Reference

DDBinary(N, K) -> Any

Implement the Double Description method in binary form. The input variables are: -N: the stoichiometric matrix with only forward reactions. If any fluxes are fixed then N has the form [N1 w] where N1 is the stoichiometric matrix for non-fixed fluxes, and w is the columns of fixed fluxes multiplied by their flux values. -K: initial nullspace of N, in the form [I;K*] Output: -R: binary elementary flux modes

check_adjacency(i, j, R) -> Bool

Check adjacency of columns i and j in r by making sure that there exists no other extreme ray in R whose zero set is a superset of the intersection of the zero sets of ray i and ray j.

get_efms(N::Matrix{Float64}; tol) -> Any

Calculate elementary flux modes of a stoichiometric matrix. Input: N: the stoichiometric matrix of a network with only forward reactions. Output: matrix of the EFMs, each column is a different EFM, rows correspond to the reaction indices of the input N.

get_ofms(
    N::Matrix{Float64},
    fixed_fluxes::Vector{Int64},
    flux_values::Vector{Float64}
) -> Any

Calculate the optimal flux modes of a pruned optimal solution. Arguments:

• N: the stoichiometric matrix of a pruned model
• fixed_fluxes: the indexes of the fixed fluxes
• flux_values: the optimal values of the fixed fluxes

Output: matrix of the OFMs, each column is a different OFM, rows correspond to the reaction indices of the input N.

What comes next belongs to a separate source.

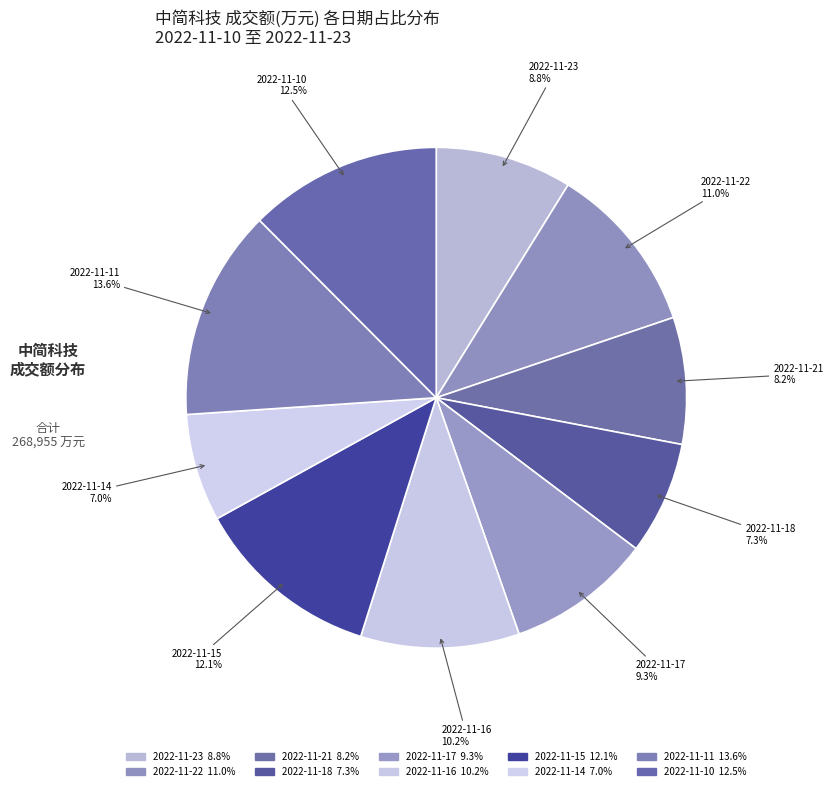

True or false: 2022-11-15 accounts for 19% of the total.

False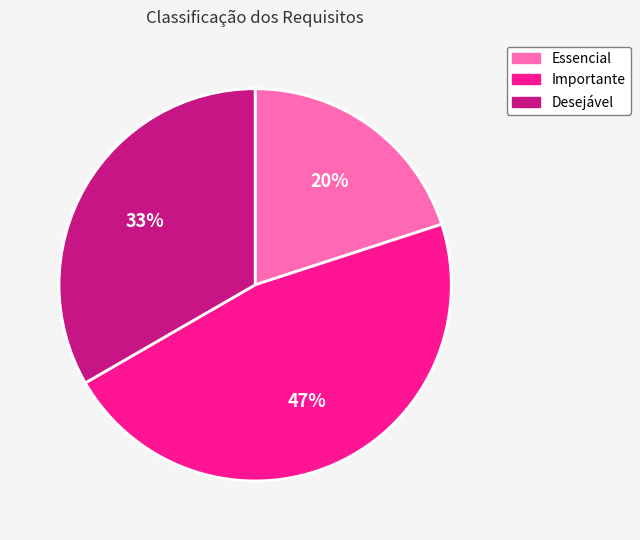

How many segments does this pie chart have?

3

make_bitmap(row) -> Vector{Bool}

Return a bitmap of the input vector, where entries are 1 if the vector entry is greater than zero, and zero if the entries are zero. Return an error if any entries of the vector are less than zero.

rational_nullspace(
    A::Matrix;
    tol
) -> Tuple{Matrix{Float64}, Any}

Helper function to calculate a nullspace of the matrix A, with all rational entries.

zero_set(vec) -> Vector

Return the zero set of a vector

_cost_matrix(
    EFMs::Vector{Dict{String, Float64}},
    rid_pid,
    rid_gcounts,
    capacity::Vector{Tuple{String, Vector{String}, Float64}},
    gene_product_molar_masses::Dict{String, Float64};
    evaluate,
    parameter_values
) -> Matrix{Any}

Calculate a matrix of the cost vectors of each EFM to each constraint. Entry (i,j) gives the total cost in constraint i to produce one unit objective flux through EFM j. Cost is calculated as ∑w(i)V(j)/kcat, where the variables are:

• 'w(i)': fraction of the ith enzyme pool that one mole of the enzyme uses up
• 'V(j)': flux through the reaction in EFM j
• 'kcat': turnover number of the enzyme.

differentiate_efm(
    EFMs::Vector{Dict{String, Float64}},
    parameters::Vector{FastDifferentiation.Node},
    rid_pid::Dict{String, FastDifferentiation.Node},
    parameter_values::Dict{Symbol, Float64},
    rid_gcounts::Dict{String, Dict{String, Float64}},
    capacity::Vector{Tuple{String, Vector{String}, Float64}},
    gene_product_molar_masses::Dict{String, Float64},
    optimizer
) -> Any

Differentiate the usage of EFMs with respect to changes in the model parameters using implicit differentiation of the Lagrangian. Calculating the proportion of each EFM used in the optimal solution can be turned into the following LP: maximise ∑xᵢ subject to Dx = 1 where D is the cost matrix associated to each EFM in each enzyme pool. We then differentiate Lagrangian of this LP to calculate the differential of x by parameters.

Arguments:

• 'EFMs': a vector of dictionaries of EFMs
• 'parameters': vector of the model parameters
• rid_pid: dict of reaction ids => parameter ids
• parameter_values: dict of parameter symbol => float value
• rid_gcounts: dict of reaction id => gene product counts
• capacity: enzyme capacity limit of the enzyme constrained model
• gene_product_molar_masses: dict of gene product geneproductmolar_masses

Output: Matrix Aᵢⱼ of the the differential of EFM i with respect to parameter j: d(EFMᵢ)/d(pⱼ)

remove_linearly_dep_rows_qr(A) -> Any

Helper function to remove linearly dependent rows of the matrix A, taken from DifferentiableMetabolism.jl, using QR decomposition.

reorder_ns(A::Matrix) -> Tuple{Matrix, Vector{Int64}}

Helper function to reorder the rows of the nullspace so that it is in the form [I; K].